Jan 14, 2009

Landlockness trade policies

One widely agreed on fact in economics is that being landlocked negatively affects trade, as the landlocked dummy is always significant in gravity equations. The explanation given most of the time is that transportation costs are higher. 

One would expect trade policy to be accommodative to compensate for this geographic curse. However, we observe the opposite. Wei (2000) suggested this may be because “a country that is naturally more open, as determined by its size, geography and other factors – would find it optimal to devote more resources to building good institutions. Such economies may display less corruption and a higher quality of government than naturally less open economies.”

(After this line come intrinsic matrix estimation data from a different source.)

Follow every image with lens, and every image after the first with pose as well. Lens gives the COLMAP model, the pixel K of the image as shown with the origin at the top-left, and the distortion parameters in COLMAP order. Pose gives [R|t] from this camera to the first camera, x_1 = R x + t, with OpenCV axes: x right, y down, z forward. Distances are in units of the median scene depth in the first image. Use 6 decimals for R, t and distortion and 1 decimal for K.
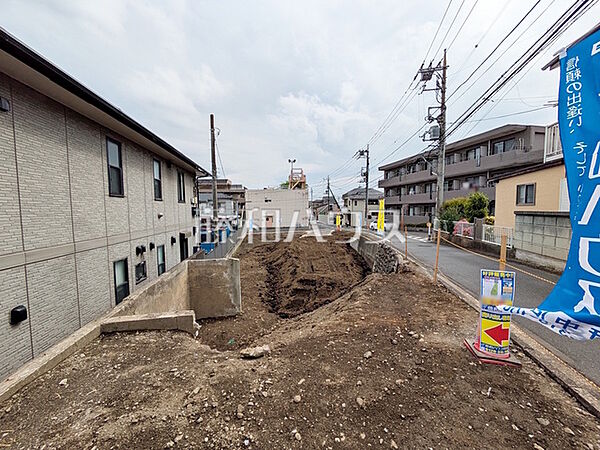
lens RADIAL K [[237.2, 0, 302.2], [0, 237.2, 224.9], [0, 0, 1]] dist [-0.000242, 0.000222]
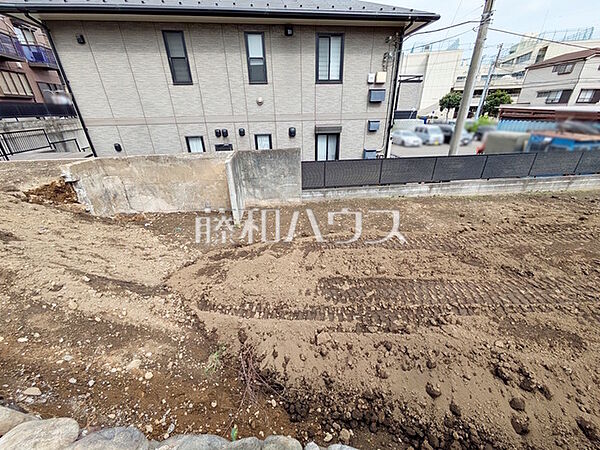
lens RADIAL K [[236.2, 0, 301.8], [0, 236.2, 225.8], [0, 0, 1]] dist [0.000873, 0.000799]
pose [[-0.037538, 0.447436, -0.893528, 0.274605], [-0.045866, 0.892444, 0.448821, -0.015140], [0.998242, 0.057831, -0.012978, 0.665391]]
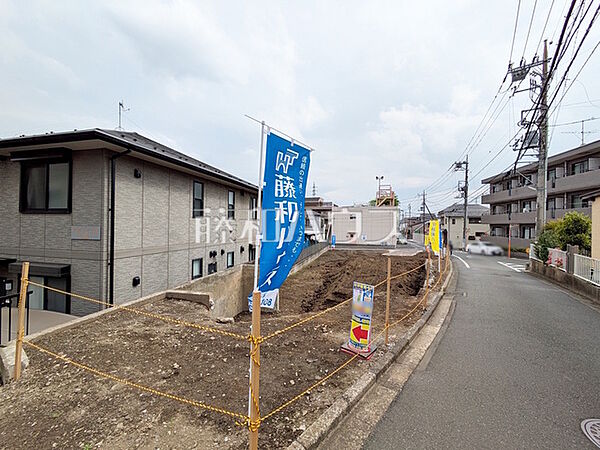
lens RADIAL K [[236.2, 0, 301.8], [0, 236.2, 225.8], [0, 0, 1]] dist [0.000873, 0.000799]
pose [[0.918143, 0.022834, -0.395591, 0.176882], [-0.047922, 0.997409, -0.053653, -0.006324], [0.393341, 0.068219, 0.916858, -0.057749]]
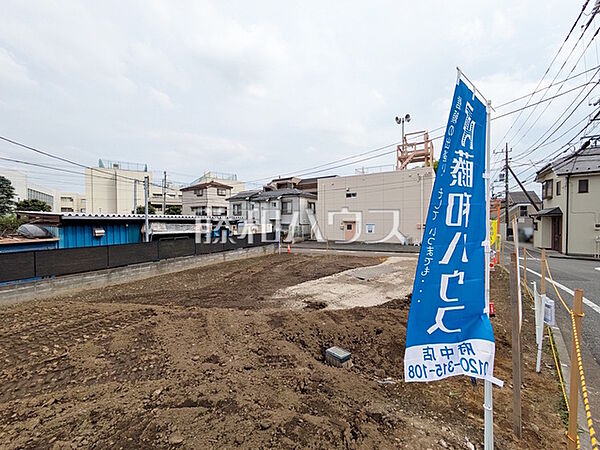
lens RADIAL K [[236.2, 0, 301.8], [0, 236.2, 225.8], [0, 0, 1]] dist [0.000873, 0.000799]
pose [[0.775557, 0.024721, -0.630793, 0.401374], [-0.046270, 0.998771, -0.017746, -0.035296], [0.629579, 0.042950, 0.775748, 1.521024]]
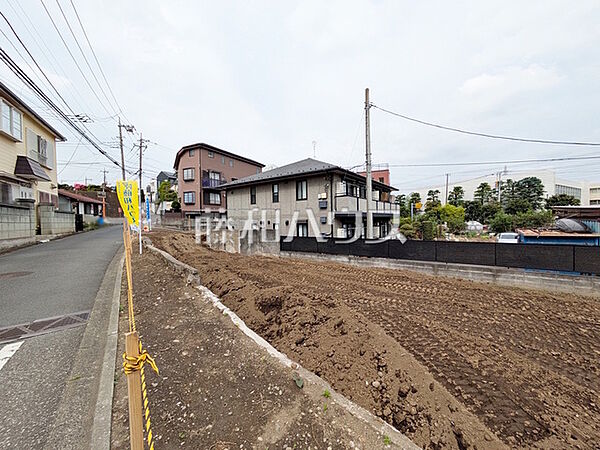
lens RADIAL K [[236.2, 0, 301.8], [0, 236.2, 225.8], [0, 0, 1]] dist [0.000873, 0.000799]
pose [[-0.705081, 0.041652, -0.707903, 0.412249], [-0.018089, 0.996892, 0.076672, -0.032390], [0.708896, 0.066865, -0.702136, 1.465375]]
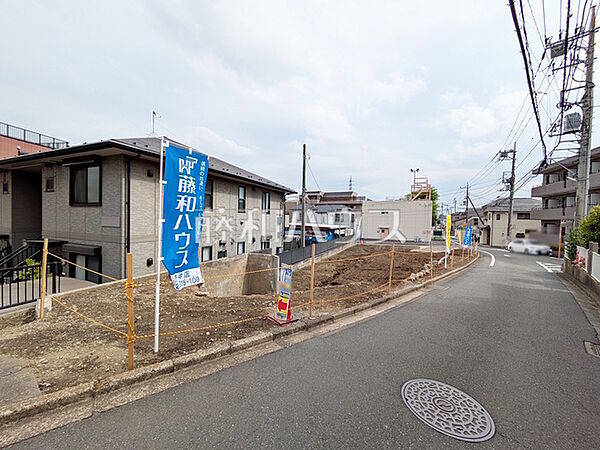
lens RADIAL K [[236.2, 0, 301.8], [0, 236.2, 225.8], [0, 0, 1]] dist [0.000873, 0.000799]
pose [[0.843629, 0.044035, -0.535118, 0.296869], [-0.065825, 0.997596, -0.021682, -0.005297], [0.532876, 0.053515, 0.844499, -0.043375]]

To see how landlocked countries managed their trade policy, I regressed some indicators of trade policy (average 2004-2009) from the Doing Business database (IFC) on being landlocked, and on being a landlocked developing country, controlling for GDP per capita in 2005. The results are striking, and in the table below. To export to a landlocked country, one needs about two more documents, 22 more procedural days, and $1300 more per container. These numbers are even bigger when we focus only on poor landlocked countries.

      

Landlocked

Developing landlocked

Number of all documents required

1.73

2.21

1.06

1.42

Days necessary to comply with all procedures

21.81

28.44

19.40

24.91

Cost associated with all the procedures (US$ per container)

1282.40

1626.116

953.84

1174.22







OLS coefficients 100% significant, controlling for GDP per capita, R squares vary between 35% and 60%, 162 countries. First line is for importing, second for exporting.

Landlocked countries are an easy place to extract rents as trade routes are easily controlled by corrupt officials or business groups. As explained by Arvis et. al. (2007), “facilitation” payments at roadblocks and weighbridges are ubiquitous. In West Africa, they add 10% to overhead costs and can occur every 30 km. These are even worse at border crossings, inevitable for landlocked countries, where transit operators, customs staff, local police, and the military altogether,  all want their share of the transit rents. For a Kyrgyz truck to enter Uzbekistan, the official cost is 450$. Speeding up the process costs 200$ more.

Geographical barriers to trade could indeed provide more opportunities and hence incentives for less liberal trade policies. This is what the landlocked dummy captures.

2 comments:

cosimo said...

Good job, I like it. Only thing, why not controlling for corruption, one might suspect that importing into, and exporting from, a more corrupt country is more difficult, irrespective of whether the country is landlocked or has a seaport. If you still find significant results, then you can distinguish the two channels. Then you could interact corruption and landlockness, to show how the effect of landlockness depends in turn on the degree of corruption.

Pierre-Louis said...

I thought about it while posting it yesterday! i'll do that and thank you in the footnote!